Выступающий запнулся, сказал с горечью:
– Кем надо быть, чтобы принять это? Как надо растоптать свою сознательность? – тут его охватило другое чувство: – Но тому, кто её сохранил, даровано внимание сильных мира сего…
Он говорил об успехах, ожидающих людей свободного сознания, – взгляды не отрывались от Лонгина. Завершилась речь напоминанием:
– Ныне русские встречают немцев хлебом, солью, я сам видел, как крестьянки выносили иконы к дороге, по которой проезжали немцы. Я не забуду этого и мечтаю увидеть кинокартину о нашествии, где будут показаны бедные, но не горящие избы, запечатлена правда истории с подлинными крестьянскими улыбками, караваи хлеба на белом холсте, воздетые в крестном знамении руки, будет показан немецкий солдат, пьющий молоко из кринки, поданной ему русской крестьянкой.
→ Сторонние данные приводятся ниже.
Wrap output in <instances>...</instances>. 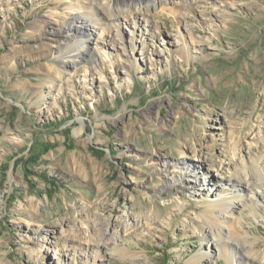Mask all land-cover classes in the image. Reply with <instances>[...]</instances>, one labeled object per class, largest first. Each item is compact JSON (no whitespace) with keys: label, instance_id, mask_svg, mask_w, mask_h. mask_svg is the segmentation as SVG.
Here are the masks:
<instances>
[{"label":"rangeland","instance_id":"rangeland-1","mask_svg":"<svg viewBox=\"0 0 264 264\" xmlns=\"http://www.w3.org/2000/svg\"><path fill=\"white\" fill-rule=\"evenodd\" d=\"M116 1L0 0V264H260L199 229L203 200L264 150V0H125L129 12L118 0L127 13L112 28ZM73 9L92 27L45 51ZM83 34L111 60L102 77L64 63ZM61 67L68 77L48 82ZM193 167L200 191L165 189ZM254 201L231 217L264 259Z\"/></svg>","mask_w":264,"mask_h":264},{"label":"bare ground","instance_id":"bare-ground-1","mask_svg":"<svg viewBox=\"0 0 264 264\" xmlns=\"http://www.w3.org/2000/svg\"><path fill=\"white\" fill-rule=\"evenodd\" d=\"M116 2H118V0ZM119 2L123 3L126 8L132 5L130 3H127V1L125 0H121V1L119 0ZM119 2L115 6L113 4L112 5L110 4L107 8L108 13L107 14L105 13L107 15V19L109 20L108 25L111 26L112 28L118 27V25H120L118 24L119 20L121 19L122 16L125 15V12L127 13V10L125 9V7L123 8V7L118 6V4H120ZM159 3L163 5V3L165 4V0H159ZM152 6L155 7V10H156L155 3H153ZM135 10L142 11L141 7L135 8ZM129 11H132V9H128V12ZM74 14H77L76 9L71 10V12L69 13V19L67 20L68 21L67 27H64L60 30H54V34H53L54 38L51 40V42L45 44V48H44L45 51L55 48L57 50H60V52L62 53L64 45H69L72 42H73V46L72 45L71 46L74 48L77 46L78 43H77V40L75 39L76 37L73 36L70 33V31L75 30L76 33H78L79 31L80 33H82V31L90 30L88 26H91V25L86 24L85 26V22H81L82 24H84L83 27L81 25L77 26L74 20L71 19V16ZM83 36L85 37V40H83V45L80 46L82 49L81 56H77V55L73 56V57H79L77 59L68 58L66 61H64V63L73 67L74 70H76L79 67L80 63H82L81 67L84 68L83 69L84 78L86 79H87L88 73L89 74L96 73L97 75H100V77H102V71L104 70V65L107 62L111 63V60L110 58L107 57V54L103 53L102 50L99 49L97 46L93 48L94 53H91V52L87 53L85 49H83V46L85 45L87 40H91V35L83 34ZM88 63L92 64L91 67L87 65ZM49 66L51 65L49 64ZM62 68L63 67H61V69L59 70H55L53 73H52V70L49 69L47 72V75L50 78L48 82L53 83L57 80L56 78L58 77H63V76L68 77V72L66 73L67 74L66 75L65 73H63ZM67 82L68 83L71 82V76H69ZM237 144H238L237 141L232 144L231 149H233V155L230 159H234V161L238 164V161L241 157L238 154V151L240 152L239 150L240 147ZM204 149H207L208 151H210L208 146L201 148L203 152H204ZM204 161L211 162L213 166L217 165V160L213 156L209 158L208 156L205 157ZM250 162L251 164L248 165L247 163L241 160V163H240L241 167L238 171H236V169L227 171L228 172L226 173L227 175L225 174L224 176V184H223L224 187L222 188L223 192H221L219 195H216V197L213 199L207 200L206 198L203 200V202L206 205V209L203 215H201L202 224L200 226L199 232L202 233V239H205V238L213 239L216 242V245L219 247L222 254L226 253L227 251V247L225 245H227L228 243H234V246L236 249L238 248L240 249V251L245 252L243 256L248 262L252 263L256 261L257 259L260 264H264V259L260 258L258 254L254 253L253 251L252 247H254L253 245L254 243L250 242L251 240L247 239V236L237 237L234 226L238 227L239 228L238 230H241V226L239 224L236 225L235 219L231 217V215L234 214V211L240 208V206H238V203H239L238 201H242V202L246 201L243 204V207H244L247 204L253 205L255 202L254 201L255 196L258 198L264 197L263 191L259 190L261 188H264V150L261 156H259L258 158L254 160L253 159L250 160ZM196 169H199V167H193L192 170H190L189 168H184L183 174L187 176L184 177L183 174H181L180 176L178 175L177 179H175L173 182L167 181L166 182L167 184L166 183L164 184L165 189L166 188L181 189L182 186L193 185L192 186L193 189H196V191H200L202 184L198 185L194 183L192 180V176H193L192 173L195 172ZM246 189L248 190V192H250L251 195L242 197V195L237 196L235 194V192H239V191L245 192L247 191ZM233 204H234L233 209L229 210V208ZM242 239L243 240L246 239V242L248 241L249 243L241 242L240 240ZM29 241H32V240H29ZM92 241L95 242L98 246H100V251L102 249L101 247L105 248V246L107 247L110 246L108 242H106V239H103V240L93 239ZM114 245H115L114 247H116V249L118 250H126L130 248V247H125V246L120 248V246H116L115 243ZM202 257H204V255L198 256L197 260H200Z\"/></svg>","mask_w":264,"mask_h":264}]
</instances>
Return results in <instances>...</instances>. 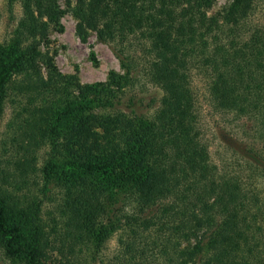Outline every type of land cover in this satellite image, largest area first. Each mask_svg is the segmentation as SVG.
<instances>
[{
	"label": "trees",
	"instance_id": "1",
	"mask_svg": "<svg viewBox=\"0 0 264 264\" xmlns=\"http://www.w3.org/2000/svg\"><path fill=\"white\" fill-rule=\"evenodd\" d=\"M214 3L77 0V36L85 41L87 30L94 32L123 70L109 75L117 94L58 72L36 49L61 14L57 1L21 0L15 45L9 56L0 47V120L11 97L10 144L17 147L6 160L17 174L0 170V251L6 260L75 264L78 244L94 237L98 251L120 230L117 264H198L205 244L210 255L202 264H264V206L242 175L221 174L201 124L208 116L251 121L261 145L227 140L228 147L264 180V26L252 25L253 0H233L212 12ZM137 79L162 92L156 118L127 110L76 117L54 149L80 161L83 172L65 186L53 229L19 246V227L9 220L26 212L27 196L15 191L35 185V152L49 118L74 91L123 99L121 89Z\"/></svg>",
	"mask_w": 264,
	"mask_h": 264
},
{
	"label": "rangeland",
	"instance_id": "2",
	"mask_svg": "<svg viewBox=\"0 0 264 264\" xmlns=\"http://www.w3.org/2000/svg\"><path fill=\"white\" fill-rule=\"evenodd\" d=\"M61 14L48 24L46 38L36 40V49L41 54H47L56 70L62 75L76 78L80 85L92 86L97 89L110 87L109 75L115 73L122 75L123 70L109 46L100 42L94 32L87 30L86 40L81 41L76 34L77 19L72 13V8L77 0H56ZM233 0H215L212 12L225 10ZM8 0H0V47L6 48L8 56L14 47V32L22 17L21 0H11V10L7 6ZM254 10L251 14L252 25L264 26V0H253ZM26 46V42H22ZM14 57V54L12 55ZM11 56V57H12ZM43 76L45 69L41 70ZM21 75L18 74L15 80ZM200 95L203 97V85H197ZM123 99H107L106 93L91 96H80L78 91L69 95L68 103L60 106L56 116L49 118L46 124L45 135L35 152V170L32 177L35 185L31 188L15 191L17 196L25 197L22 205L26 212L12 217L9 221L19 227L18 245L27 247L31 244L32 237L53 229L54 222L60 220L58 208L65 200V186L75 180L82 172L83 164L75 161L66 152L54 149V144L62 141L72 121L81 114H95L99 117H107L118 112L138 116L145 120H154L160 110L162 92L159 88L147 84L138 79L132 86H125ZM117 94L120 91L115 90ZM11 97L5 101L4 112L0 120V170L14 171V167H8L6 160L14 150L10 144L12 132L8 124L12 116L14 105L10 104ZM203 103V101H202ZM129 108L126 109V107ZM129 110V111H128ZM209 118V120H208ZM202 121V133L210 150V158L218 168L228 175H242L243 180L251 183L258 194V199L264 206V180L255 172L245 168L244 163L238 160L237 155L228 147L227 140L235 142H249L261 145L259 134L254 131L251 121H233L231 118H211L208 116ZM207 123L212 127L206 129ZM204 126V127H203ZM47 131V132H46ZM223 136V140H222ZM8 167L9 169H6ZM14 174L17 173L14 171ZM1 176V175H0ZM6 176V175H5ZM5 176H3L5 178ZM9 181L13 178L7 177ZM13 190V188H10ZM122 235L117 230L109 235L100 250H96L93 238L86 239L78 244L74 254L75 264H117L119 254L118 239ZM207 240L205 241V243ZM210 255V246L205 244L202 257L198 264H202ZM0 264H21L18 260L9 261L4 258L0 251Z\"/></svg>",
	"mask_w": 264,
	"mask_h": 264
}]
</instances>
Это должно остаться, это должно крепнуть в отношениях русских и немцев!
Адъютант фон Лееба уведомил – пусть каждый пьёт, что ему нравится: коньяки, водку, вино, пиво, прохладительные напитки. Лонгин впервые попробовал французского и греческого коньяков, вместе со всеми здесь желая, чтобы как можно больше русских переходило к немцам. А тех и так уже потрясало число сдающихся в плен. Военнопленные охотно шли в германские подразделения возчиками, шоферами, работали в мастерских, было немало тех, кто брал винтовку (6).
На фабрику стало поступать оборудование для перегонки сланцев. Лонгин приставил к делу страдавшего, что остался без работы, инженера с дореволюционным стажем. Молодой предприниматель рассказал, какое будет создано предприятие, и многоопытный специалист рвался действовать. Его донимали болезни, но он был уверен, что «вполне ещё поприносит сто процентов отдачи», если получит лекарства. Лонгин счёл наиболее удобным попросить помочь Найзеля, причём обратившись к нему не в его служебном кабинете, а навестив вечером на дому. Оберлейтенант занимал в старом здании квартиру с видом на реку Великую.